--- DATASET Enclosed Below ---
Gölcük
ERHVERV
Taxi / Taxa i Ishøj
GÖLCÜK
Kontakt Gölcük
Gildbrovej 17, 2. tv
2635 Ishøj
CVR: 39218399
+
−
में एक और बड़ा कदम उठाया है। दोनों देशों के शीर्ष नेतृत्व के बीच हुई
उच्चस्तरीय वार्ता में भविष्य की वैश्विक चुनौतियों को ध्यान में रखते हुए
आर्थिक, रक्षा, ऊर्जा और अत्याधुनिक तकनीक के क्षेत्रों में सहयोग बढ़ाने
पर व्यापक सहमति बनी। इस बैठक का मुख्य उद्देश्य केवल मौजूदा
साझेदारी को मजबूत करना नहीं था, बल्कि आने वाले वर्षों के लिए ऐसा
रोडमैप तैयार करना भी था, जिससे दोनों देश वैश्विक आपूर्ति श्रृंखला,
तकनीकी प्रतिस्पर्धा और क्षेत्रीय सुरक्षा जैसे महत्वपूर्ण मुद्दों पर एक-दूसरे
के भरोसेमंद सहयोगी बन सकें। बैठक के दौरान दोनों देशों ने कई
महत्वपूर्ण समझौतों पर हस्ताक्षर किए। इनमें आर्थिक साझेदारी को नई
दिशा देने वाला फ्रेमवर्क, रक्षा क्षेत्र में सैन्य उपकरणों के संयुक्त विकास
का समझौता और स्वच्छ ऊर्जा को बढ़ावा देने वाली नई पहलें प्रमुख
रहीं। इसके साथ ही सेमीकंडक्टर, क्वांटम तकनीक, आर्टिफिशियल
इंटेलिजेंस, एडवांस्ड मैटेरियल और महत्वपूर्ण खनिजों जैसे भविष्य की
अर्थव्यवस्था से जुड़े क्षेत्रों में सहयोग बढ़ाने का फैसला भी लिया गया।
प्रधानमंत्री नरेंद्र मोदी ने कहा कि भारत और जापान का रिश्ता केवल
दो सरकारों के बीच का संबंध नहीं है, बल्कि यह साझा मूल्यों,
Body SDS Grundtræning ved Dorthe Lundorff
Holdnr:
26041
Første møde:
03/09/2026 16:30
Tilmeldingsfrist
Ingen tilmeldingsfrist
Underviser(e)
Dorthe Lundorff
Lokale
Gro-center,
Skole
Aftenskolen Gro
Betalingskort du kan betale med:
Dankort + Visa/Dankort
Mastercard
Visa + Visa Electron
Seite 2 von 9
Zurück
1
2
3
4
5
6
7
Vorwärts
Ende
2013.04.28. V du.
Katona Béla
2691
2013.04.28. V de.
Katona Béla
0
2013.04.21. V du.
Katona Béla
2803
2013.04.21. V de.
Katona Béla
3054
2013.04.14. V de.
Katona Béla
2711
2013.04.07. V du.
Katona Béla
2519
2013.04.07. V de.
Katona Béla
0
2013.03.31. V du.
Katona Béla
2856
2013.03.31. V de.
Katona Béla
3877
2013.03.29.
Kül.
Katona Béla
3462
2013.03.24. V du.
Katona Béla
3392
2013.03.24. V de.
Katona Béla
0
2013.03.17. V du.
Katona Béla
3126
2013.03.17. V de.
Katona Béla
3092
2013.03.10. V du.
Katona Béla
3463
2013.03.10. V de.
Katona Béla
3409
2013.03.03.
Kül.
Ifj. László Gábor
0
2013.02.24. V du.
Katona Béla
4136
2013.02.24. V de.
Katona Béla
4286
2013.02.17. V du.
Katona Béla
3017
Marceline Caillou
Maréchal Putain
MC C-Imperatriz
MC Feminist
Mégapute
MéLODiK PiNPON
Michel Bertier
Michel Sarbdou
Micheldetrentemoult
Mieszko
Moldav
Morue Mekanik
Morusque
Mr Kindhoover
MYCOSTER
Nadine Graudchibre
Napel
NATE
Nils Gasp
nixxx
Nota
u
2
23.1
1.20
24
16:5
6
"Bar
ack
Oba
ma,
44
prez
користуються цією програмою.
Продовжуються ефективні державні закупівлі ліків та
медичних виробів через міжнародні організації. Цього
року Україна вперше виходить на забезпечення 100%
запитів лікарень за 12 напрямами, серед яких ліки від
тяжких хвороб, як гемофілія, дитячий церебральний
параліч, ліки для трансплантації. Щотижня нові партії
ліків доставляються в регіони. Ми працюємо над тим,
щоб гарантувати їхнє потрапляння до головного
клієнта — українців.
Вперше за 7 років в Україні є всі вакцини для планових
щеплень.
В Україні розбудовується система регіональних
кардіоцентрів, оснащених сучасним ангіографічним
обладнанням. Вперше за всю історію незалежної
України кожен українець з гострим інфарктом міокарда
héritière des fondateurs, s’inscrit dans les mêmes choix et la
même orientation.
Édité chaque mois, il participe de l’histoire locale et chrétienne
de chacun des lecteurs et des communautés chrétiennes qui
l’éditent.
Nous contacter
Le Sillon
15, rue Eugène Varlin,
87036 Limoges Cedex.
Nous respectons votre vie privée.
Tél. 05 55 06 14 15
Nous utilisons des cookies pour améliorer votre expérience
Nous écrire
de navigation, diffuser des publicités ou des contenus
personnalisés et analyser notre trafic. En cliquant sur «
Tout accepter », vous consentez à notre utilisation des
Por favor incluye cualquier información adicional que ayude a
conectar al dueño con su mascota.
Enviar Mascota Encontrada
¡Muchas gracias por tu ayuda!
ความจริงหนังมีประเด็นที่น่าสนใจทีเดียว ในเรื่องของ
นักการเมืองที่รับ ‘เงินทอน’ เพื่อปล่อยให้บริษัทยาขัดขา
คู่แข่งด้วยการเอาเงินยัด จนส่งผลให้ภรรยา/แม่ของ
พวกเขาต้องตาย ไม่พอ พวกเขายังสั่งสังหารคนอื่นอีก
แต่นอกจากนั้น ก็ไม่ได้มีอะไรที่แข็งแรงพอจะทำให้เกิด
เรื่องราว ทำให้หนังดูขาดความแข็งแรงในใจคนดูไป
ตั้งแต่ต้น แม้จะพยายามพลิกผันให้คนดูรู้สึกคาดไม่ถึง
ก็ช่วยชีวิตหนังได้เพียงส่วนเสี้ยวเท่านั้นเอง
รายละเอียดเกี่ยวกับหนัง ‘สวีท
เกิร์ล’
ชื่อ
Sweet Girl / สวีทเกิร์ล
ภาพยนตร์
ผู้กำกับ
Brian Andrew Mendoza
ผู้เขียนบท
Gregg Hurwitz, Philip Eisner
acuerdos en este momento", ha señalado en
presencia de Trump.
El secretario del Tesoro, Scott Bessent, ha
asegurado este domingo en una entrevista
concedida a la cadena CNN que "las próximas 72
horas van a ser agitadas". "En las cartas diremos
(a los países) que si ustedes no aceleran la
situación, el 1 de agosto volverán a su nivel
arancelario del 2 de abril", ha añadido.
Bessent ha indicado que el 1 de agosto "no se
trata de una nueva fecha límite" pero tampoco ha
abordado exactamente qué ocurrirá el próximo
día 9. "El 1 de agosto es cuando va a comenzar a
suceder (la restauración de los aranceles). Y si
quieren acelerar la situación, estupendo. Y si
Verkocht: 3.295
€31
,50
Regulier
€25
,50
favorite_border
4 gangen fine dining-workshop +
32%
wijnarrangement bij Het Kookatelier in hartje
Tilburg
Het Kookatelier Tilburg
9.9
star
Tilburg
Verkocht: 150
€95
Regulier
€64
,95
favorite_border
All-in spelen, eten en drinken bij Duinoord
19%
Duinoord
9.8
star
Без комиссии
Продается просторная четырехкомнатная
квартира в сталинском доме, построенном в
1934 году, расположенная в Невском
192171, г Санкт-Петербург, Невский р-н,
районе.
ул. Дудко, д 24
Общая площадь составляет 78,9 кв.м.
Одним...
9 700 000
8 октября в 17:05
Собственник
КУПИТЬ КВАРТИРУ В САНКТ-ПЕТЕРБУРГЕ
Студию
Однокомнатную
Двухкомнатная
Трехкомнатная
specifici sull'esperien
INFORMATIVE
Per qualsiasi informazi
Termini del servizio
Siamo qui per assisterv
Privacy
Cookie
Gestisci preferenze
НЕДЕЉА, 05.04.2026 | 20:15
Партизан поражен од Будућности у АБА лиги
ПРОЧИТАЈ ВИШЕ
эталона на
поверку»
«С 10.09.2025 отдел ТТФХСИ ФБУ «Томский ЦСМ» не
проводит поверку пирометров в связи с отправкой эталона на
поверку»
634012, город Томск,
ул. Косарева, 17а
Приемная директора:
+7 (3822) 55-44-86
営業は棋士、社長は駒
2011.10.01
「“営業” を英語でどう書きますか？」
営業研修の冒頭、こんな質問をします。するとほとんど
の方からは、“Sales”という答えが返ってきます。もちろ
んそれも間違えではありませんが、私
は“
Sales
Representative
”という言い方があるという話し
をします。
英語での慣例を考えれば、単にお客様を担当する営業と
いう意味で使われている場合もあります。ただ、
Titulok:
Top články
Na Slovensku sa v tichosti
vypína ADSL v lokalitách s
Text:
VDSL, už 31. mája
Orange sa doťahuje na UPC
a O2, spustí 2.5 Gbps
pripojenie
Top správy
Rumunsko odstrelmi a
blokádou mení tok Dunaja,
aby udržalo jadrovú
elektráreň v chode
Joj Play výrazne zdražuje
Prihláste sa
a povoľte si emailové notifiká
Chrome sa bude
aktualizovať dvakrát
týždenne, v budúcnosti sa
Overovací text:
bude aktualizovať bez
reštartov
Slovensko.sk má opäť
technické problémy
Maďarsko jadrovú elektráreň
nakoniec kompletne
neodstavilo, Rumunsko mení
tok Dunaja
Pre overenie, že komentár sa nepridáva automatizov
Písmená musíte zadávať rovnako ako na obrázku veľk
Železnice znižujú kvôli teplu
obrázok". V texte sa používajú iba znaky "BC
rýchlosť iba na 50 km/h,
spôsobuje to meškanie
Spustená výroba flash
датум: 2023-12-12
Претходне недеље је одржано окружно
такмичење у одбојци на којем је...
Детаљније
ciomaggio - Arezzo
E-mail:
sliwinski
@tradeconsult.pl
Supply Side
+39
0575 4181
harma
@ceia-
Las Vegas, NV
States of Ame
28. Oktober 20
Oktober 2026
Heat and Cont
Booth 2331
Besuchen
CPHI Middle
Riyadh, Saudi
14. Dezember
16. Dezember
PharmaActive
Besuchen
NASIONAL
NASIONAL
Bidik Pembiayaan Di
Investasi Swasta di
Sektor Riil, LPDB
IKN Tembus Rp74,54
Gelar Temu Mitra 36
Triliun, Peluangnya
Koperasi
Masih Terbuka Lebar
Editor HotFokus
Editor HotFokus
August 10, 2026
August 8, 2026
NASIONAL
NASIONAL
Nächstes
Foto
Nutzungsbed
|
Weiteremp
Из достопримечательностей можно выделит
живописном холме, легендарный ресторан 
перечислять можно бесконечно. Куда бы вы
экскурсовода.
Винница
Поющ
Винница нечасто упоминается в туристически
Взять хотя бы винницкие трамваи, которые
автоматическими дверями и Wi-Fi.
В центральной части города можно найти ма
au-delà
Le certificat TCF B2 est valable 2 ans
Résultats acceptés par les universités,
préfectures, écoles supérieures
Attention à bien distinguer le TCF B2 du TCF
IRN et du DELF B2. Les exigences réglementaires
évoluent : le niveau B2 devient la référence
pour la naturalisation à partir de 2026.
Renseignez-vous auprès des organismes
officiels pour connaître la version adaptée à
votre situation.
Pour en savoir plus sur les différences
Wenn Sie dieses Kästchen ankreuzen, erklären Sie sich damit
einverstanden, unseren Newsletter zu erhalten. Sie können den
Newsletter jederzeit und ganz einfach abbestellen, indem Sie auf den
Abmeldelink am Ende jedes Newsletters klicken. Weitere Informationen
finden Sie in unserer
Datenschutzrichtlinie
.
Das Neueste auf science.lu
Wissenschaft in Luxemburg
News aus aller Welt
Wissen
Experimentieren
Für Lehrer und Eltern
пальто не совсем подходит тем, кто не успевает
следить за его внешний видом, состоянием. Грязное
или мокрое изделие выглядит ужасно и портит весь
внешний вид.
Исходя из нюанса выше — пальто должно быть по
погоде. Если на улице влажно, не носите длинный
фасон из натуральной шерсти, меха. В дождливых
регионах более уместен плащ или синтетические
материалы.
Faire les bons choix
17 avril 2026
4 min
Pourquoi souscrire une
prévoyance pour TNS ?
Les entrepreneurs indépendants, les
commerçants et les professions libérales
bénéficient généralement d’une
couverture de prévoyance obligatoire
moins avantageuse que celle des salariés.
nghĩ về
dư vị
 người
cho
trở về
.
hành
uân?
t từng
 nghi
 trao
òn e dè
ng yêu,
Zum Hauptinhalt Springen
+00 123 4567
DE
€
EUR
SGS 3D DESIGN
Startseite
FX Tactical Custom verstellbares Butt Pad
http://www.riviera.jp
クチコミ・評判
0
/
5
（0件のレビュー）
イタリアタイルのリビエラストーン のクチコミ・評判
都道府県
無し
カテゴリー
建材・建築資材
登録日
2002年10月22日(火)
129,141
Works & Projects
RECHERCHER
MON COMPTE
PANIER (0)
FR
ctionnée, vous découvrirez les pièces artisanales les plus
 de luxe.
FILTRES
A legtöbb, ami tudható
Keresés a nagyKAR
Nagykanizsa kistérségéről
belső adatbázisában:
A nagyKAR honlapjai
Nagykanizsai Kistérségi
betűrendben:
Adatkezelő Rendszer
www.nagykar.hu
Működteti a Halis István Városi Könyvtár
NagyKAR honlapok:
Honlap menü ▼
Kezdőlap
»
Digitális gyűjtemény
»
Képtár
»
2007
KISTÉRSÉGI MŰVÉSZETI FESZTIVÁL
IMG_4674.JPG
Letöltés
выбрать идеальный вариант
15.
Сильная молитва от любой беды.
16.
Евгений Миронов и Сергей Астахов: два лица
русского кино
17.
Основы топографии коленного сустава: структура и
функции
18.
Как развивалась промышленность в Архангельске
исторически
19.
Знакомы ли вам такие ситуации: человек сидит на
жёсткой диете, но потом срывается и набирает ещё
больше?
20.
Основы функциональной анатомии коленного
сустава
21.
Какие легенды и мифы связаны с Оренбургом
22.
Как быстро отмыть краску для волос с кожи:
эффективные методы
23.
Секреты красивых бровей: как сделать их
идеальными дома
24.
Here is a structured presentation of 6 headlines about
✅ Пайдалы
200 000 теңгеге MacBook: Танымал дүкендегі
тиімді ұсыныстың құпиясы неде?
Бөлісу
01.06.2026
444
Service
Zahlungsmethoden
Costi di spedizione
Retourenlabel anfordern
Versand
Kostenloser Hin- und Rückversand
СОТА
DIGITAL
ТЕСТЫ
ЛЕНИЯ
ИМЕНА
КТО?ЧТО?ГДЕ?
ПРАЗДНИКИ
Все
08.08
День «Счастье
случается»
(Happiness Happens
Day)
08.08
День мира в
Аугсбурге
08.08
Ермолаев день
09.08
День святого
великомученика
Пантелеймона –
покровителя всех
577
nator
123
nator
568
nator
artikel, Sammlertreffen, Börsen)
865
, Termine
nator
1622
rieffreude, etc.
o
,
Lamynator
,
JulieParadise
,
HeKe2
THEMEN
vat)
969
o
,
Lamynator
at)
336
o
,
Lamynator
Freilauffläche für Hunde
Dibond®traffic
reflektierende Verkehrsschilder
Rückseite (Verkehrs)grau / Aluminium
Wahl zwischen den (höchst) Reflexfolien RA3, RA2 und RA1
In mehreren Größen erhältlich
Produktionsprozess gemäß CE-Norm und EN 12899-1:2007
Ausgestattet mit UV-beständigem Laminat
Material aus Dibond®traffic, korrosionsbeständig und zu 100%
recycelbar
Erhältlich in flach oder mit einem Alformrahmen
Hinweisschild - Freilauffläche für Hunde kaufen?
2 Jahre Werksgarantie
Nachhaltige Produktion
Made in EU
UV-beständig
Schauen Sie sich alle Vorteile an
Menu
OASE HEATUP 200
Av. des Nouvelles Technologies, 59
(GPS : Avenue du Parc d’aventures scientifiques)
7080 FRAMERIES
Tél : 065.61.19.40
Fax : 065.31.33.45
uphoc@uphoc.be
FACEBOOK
--- End of Enclosed DATASET ---
TASK STATEMENT:
Taking the entries above, restate exactly those lines that fall between the line with "Sektor Riil, LPDB" and the line with "Für Lehrer und Eltern", keeping both of those lines too.

SOLUTION:
Sektor Riil, LPDB
IKN Tembus Rp74,54
Gelar Temu Mitra 36
Triliun, Peluangnya
Koperasi
Masih Terbuka Lebar
Editor HotFokus
Editor HotFokus
August 10, 2026
August 8, 2026
NASIONAL
NASIONAL
Nächstes
Foto
Nutzungsbed
|
Weiteremp
Из достопримечательностей можно выделит
живописном холме, легендарный ресторан 
перечислять можно бесконечно. Куда бы вы
экскурсовода.
Винница
Поющ
Винница нечасто упоминается в туристически
Взять хотя бы винницкие трамваи, которые
автоматическими дверями и Wi-Fi.
В центральной части города можно найти ма
au-delà
Le certificat TCF B2 est valable 2 ans
Résultats acceptés par les universités,
préfectures, écoles supérieures
Attention à bien distinguer le TCF B2 du TCF
IRN et du DELF B2. Les exigences réglementaires
évoluent : le niveau B2 devient la référence
pour la naturalisation à partir de 2026.
Renseignez-vous auprès des organismes
officiels pour connaître la version adaptée à
votre situation.
Pour en savoir plus sur les différences
Wenn Sie dieses Kästchen ankreuzen, erklären Sie sich damit
einverstanden, unseren Newsletter zu erhalten. Sie können den
Newsletter jederzeit und ganz einfach abbestellen, indem Sie auf den
Abmeldelink am Ende jedes Newsletters klicken. Weitere Informationen
finden Sie in unserer
Datenschutzrichtlinie
.
Das Neueste auf science.lu
Wissenschaft in Luxemburg
News aus aller Welt
Wissen
Experimentieren
Für Lehrer und Eltern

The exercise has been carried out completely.